* _BRIEF A_
In the text on HTTP response codes, which code should be returned when a request uses an HTTP method that a known resource URI does not support?

* _TEXT BLOCK_

=== Begin Enclosure ===

Do **not** use **422 Unprocessable Entity**.
* If the API limits the length of a property that is a collection, the return
code should be **400 Bad Request** when the request exceeds the length
limit. The client should adjust requests to achieve success, and shouldn't
expect to repeat the request and have it work. Do **not** use
**403 Forbidden** for this case, because this is different than exceeding
quota -- for a subsequent request to succeed when quotas are exceeded the
server environment must change.
* If a request contains a reference to a nonexistent resource in the body
(not URI), the code should be **400 Bad Request**. Do **not** use **404
NotFound** because :rfc:`7231#section-6.5.4` (section 6.5.4) mentions **the
origin server did not find a current representation for the target resource**
for 404 and **representation for the target resource** means a URI. A good
example of this case would be when requesting to resize a server to a
non-existent flavor. The server is the resource in the URI, and as long as it
exists, 404 would never be the proper response. **422 Unprocessable Entity**
is also an option for this situation but do **not** use 422 because the code
is not defined in :rfc:`7231` and not standard. Since the 400 response code
can mean a wide range of things, it is extremely important that the error
message returned clearly indicates that the resource referenced in the body
does not exist, so that the consumer has a clear understanding of what they
need to do to correct the problem.
* If a request contains an unexpected attribute in the body, the server should
return a **400 Bad Request** response. Do **not** handle the request as
normal by ignoring the bad attribute. Returning an error allows the client
side to know which attribute is wrong and have the potential to fix a bad
request or bad code. (For example, `additionalProperties` should be `false`
on JSON-Schema definition)
* If a request is made to a known resource URI, but the HTTP method used for
the request is not supported for that resource, the return code should be
**405 Method Not Allowed**. The response should include the `Allow` header
with the list of accepted request methods for the resource.
* If a request is made which attempts to perform an action on a resource which
is already performing that action and therefore the request cannot be
fulfilled (for example, snapshotting an instance which is already in the
process of snapshotting), the return code should be **409 Conflict**.

=== End Enclosure ===

* _THE DATA_
=== Begin Enclosure ===

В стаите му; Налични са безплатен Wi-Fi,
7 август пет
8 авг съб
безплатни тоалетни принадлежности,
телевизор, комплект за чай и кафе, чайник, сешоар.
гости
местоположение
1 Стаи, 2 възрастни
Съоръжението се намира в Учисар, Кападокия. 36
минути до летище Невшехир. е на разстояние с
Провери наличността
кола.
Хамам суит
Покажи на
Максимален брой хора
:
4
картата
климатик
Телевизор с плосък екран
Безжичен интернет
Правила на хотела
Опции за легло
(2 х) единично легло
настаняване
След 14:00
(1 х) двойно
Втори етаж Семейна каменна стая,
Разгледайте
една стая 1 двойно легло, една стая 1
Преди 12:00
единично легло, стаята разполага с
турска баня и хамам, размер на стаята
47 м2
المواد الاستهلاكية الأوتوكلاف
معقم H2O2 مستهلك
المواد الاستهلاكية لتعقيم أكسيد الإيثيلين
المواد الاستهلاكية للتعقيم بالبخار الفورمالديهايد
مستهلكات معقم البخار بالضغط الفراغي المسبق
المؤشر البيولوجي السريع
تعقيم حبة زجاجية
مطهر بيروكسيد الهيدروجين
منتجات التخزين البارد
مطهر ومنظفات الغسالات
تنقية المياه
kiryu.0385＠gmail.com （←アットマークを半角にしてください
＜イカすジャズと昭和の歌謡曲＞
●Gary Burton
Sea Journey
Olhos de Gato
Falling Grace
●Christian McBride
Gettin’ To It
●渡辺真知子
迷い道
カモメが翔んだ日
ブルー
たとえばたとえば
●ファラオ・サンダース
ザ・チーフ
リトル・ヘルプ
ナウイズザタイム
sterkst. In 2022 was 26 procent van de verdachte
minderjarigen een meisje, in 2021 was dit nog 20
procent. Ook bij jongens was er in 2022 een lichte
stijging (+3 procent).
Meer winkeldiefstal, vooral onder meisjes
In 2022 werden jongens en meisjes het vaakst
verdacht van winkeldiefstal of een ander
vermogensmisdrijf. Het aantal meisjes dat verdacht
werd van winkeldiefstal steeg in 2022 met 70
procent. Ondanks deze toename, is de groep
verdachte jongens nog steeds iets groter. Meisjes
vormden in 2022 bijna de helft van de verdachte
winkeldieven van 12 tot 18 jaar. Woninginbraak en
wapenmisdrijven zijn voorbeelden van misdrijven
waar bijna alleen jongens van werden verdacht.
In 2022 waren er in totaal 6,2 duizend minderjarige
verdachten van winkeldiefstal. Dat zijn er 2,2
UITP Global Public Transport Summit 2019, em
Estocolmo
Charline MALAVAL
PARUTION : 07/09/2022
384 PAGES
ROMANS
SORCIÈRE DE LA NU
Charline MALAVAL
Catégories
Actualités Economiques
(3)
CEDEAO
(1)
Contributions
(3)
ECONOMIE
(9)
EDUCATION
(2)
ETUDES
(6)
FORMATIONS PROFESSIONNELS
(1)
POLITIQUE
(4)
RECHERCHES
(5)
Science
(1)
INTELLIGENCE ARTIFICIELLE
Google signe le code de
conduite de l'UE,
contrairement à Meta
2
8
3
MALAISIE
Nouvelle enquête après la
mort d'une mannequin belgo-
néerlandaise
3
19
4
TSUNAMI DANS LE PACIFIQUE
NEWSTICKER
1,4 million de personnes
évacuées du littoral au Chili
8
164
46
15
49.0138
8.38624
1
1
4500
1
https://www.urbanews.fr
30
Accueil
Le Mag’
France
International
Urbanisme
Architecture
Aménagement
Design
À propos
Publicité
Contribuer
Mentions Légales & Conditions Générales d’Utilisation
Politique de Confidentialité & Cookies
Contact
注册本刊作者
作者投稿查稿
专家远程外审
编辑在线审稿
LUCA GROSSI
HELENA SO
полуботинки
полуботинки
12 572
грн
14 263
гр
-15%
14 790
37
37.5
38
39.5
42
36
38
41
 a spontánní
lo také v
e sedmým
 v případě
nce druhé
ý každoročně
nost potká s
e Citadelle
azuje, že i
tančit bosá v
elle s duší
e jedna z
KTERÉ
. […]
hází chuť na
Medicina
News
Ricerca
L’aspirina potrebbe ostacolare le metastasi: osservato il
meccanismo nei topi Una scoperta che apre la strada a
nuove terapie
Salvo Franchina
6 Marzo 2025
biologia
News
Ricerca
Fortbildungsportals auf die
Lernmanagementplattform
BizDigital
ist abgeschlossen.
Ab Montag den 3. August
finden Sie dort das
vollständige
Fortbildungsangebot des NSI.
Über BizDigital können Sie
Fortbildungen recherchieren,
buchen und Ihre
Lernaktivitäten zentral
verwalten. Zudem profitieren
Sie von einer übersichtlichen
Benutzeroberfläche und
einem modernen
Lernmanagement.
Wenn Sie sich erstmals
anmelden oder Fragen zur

=== End Enclosure ===

* _BRIEF B_
Rewrite the stretch of entries from their first line through the line that contains "stijging (+3 procent).", changing "procent" to "percent" and leaving everything else unchanged. Return only those lines.

* _EXERCISE RESPONSE A_
405 Method Not Allowed

* _EXERCISE RESPONSE B_
В стаите му; Налични са безплатен Wi-Fi,
7 август пет
8 авг съб
безплатни тоалетни принадлежности,
телевизор, комплект за чай и кафе, чайник, сешоар.
гости
местоположение
1 Стаи, 2 възрастни
Съоръжението се намира в Учисар, Кападокия. 36
минути до летище Невшехир. е на разстояние с
Провери наличността
кола.
Хамам суит
Покажи на
Максимален брой хора
:
4
картата
климатик
Телевизор с плосък екран
Безжичен интернет
Правила на хотела
Опции за легло
(2 х) единично легло
настаняване
След 14:00
(1 х) двойно
Втори етаж Семейна каменна стая,
Разгледайте
една стая 1 двойно легло, една стая 1
Преди 12:00
единично легло, стаята разполага с
турска баня и хамам, размер на стаята
47 м2
المواد الاستهلاكية الأوتوكلاف
معقم H2O2 مستهلك
المواد الاستهلاكية لتعقيم أكسيد الإيثيلين
المواد الاستهلاكية للتعقيم بالبخار الفورمالديهايد
مستهلكات معقم البخار بالضغط الفراغي المسبق
المؤشر البيولوجي السريع
تعقيم حبة زجاجية
مطهر بيروكسيد الهيدروجين
منتجات التخزين البارد
مطهر ومنظفات الغسالات
تنقية المياه
kiryu.0385＠gmail.com （←アットマークを半角にしてください
＜イカすジャズと昭和の歌謡曲＞
●Gary Burton
Sea Journey
Olhos de Gato
Falling Grace
●Christian McBride
Gettin’ To It
●渡辺真知子
迷い道
カモメが翔んだ日
ブルー
たとえばたとえば
●ファラオ・サンダース
ザ・チーフ
リトル・ヘルプ
ナウイズザタイム
sterkst. In 2022 was 26 percent van de verdachte
minderjarigen een meisje, in 2021 was dit nog 20
percent. Ook bij jongens was er in 2022 een lichte
stijging (+3 percent).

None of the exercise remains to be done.